Aim of the exercise
Update the records below by changing every "start time" to "starting time" and leaving all other text unchanged.

Data excerpts:
··········
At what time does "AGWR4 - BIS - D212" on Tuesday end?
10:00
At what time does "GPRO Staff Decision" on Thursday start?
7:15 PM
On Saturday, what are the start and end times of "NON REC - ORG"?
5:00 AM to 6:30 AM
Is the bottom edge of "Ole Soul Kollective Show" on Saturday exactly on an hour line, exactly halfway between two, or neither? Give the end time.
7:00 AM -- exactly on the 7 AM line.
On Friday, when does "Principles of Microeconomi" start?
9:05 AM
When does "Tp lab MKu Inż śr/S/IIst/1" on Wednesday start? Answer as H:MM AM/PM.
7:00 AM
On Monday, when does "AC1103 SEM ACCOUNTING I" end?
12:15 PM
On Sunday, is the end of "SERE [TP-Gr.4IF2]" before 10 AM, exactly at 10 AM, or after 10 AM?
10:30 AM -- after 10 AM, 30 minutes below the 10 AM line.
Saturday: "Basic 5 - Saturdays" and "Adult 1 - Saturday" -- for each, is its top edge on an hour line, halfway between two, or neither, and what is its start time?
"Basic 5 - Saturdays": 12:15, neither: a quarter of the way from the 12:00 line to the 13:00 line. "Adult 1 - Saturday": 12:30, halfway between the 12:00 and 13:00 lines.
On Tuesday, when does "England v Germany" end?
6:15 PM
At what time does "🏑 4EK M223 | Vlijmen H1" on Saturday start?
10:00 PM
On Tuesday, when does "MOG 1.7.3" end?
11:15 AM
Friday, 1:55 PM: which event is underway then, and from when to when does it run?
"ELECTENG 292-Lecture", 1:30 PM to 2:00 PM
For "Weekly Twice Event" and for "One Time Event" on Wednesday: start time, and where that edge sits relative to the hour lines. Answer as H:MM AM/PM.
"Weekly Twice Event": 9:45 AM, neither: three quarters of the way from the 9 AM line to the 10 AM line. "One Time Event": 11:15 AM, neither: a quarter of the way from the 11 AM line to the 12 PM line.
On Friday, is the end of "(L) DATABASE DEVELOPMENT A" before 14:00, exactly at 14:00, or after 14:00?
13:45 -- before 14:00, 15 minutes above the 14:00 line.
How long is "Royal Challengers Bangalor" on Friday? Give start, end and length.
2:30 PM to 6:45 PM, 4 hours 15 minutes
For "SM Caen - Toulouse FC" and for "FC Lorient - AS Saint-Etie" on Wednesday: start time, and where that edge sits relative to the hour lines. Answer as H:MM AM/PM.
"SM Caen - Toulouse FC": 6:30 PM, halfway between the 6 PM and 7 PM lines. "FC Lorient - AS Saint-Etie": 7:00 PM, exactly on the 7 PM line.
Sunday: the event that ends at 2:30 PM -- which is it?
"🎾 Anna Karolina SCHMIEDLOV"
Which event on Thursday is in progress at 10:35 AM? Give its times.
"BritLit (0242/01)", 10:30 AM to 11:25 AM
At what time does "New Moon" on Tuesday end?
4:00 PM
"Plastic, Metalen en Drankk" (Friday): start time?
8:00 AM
··········
Response for this exercise
At what time does "AGWR4 - BIS - D212" on Tuesday end?
10:00
At what time does "GPRO Staff Decision" on Thursday start?
7:15 PM
On Saturday, what are the start and end times of "NON REC - ORG"?
5:00 AM to 6:30 AM
Is the bottom edge of "Ole Soul Kollective Show" on Saturday exactly on an hour line, exactly halfway between two, or neither? Give the end time.
7:00 AM -- exactly on the 7 AM line.
On Friday, when does "Principles of Microeconomi" start?
9:05 AM
When does "Tp lab MKu Inż śr/S/IIst/1" on Wednesday start? Answer as H:MM AM/PM.
7:00 AM
On Monday, when does "AC1103 SEM ACCOUNTING I" end?
12:15 PM
On Sunday, is the end of "SERE [TP-Gr.4IF2]" before 10 AM, exactly at 10 AM, or after 10 AM?
10:30 AM -- after 10 AM, 30 minutes below the 10 AM line.
Saturday: "Basic 5 - Saturdays" and "Adult 1 - Saturday" -- for each, is its top edge on an hour line, halfway between two, or neither, and what is its starting time?
"Basic 5 - Saturdays": 12:15, neither: a quarter of the way from the 12:00 line to the 13:00 line. "Adult 1 - Saturday": 12:30, halfway between the 12:00 and 13:00 lines.
On Tuesday, when does "England v Germany" end?
6:15 PM
At what time does "🏑 4EK M223 | Vlijmen H1" on Saturday start?
10:00 PM
On Tuesday, when does "MOG 1.7.3" end?
11:15 AM
Friday, 1:55 PM: which event is underway then, and from when to when does it run?
"ELECTENG 292-Lecture", 1:30 PM to 2:00 PM
For "Weekly Twice Event" and for "One Time Event" on Wednesday: starting time, and where that edge sits relative to the hour lines. Answer as H:MM AM/PM.
"Weekly Twice Event": 9:45 AM, neither: three quarters of the way from the 9 AM line to the 10 AM line. "One Time Event": 11:15 AM, neither: a quarter of the way from the 11 AM line to the 12 PM line.
On Friday, is the end of "(L) DATABASE DEVELOPMENT A" before 14:00, exactly at 14:00, or after 14:00?
13:45 -- before 14:00, 15 minutes above the 14:00 line.
How long is "Royal Challengers Bangalor" on Friday? Give start, end and length.
2:30 PM to 6:45 PM, 4 hours 15 minutes
For "SM Caen - Toulouse FC" and for "FC Lorient - AS Saint-Etie" on Wednesday: starting time, and where that edge sits relative to the hour lines. Answer as H:MM AM/PM.
"SM Caen - Toulouse FC": 6:30 PM, halfway between the 6 PM and 7 PM lines. "FC Lorient - AS Saint-Etie": 7:00 PM, exactly on the 7 PM line.
Sunday: the event that ends at 2:30 PM -- which is it?
"🎾 Anna Karolina SCHMIEDLOV"
Which event on Thursday is in progress at 10:35 AM? Give its times.
"BritLit (0242/01)", 10:30 AM to 11:25 AM
At what time does "New Moon" on Tuesday end?
4:00 PM
"Plastic, Metalen en Drankk" (Friday): starting time?
8:00 AM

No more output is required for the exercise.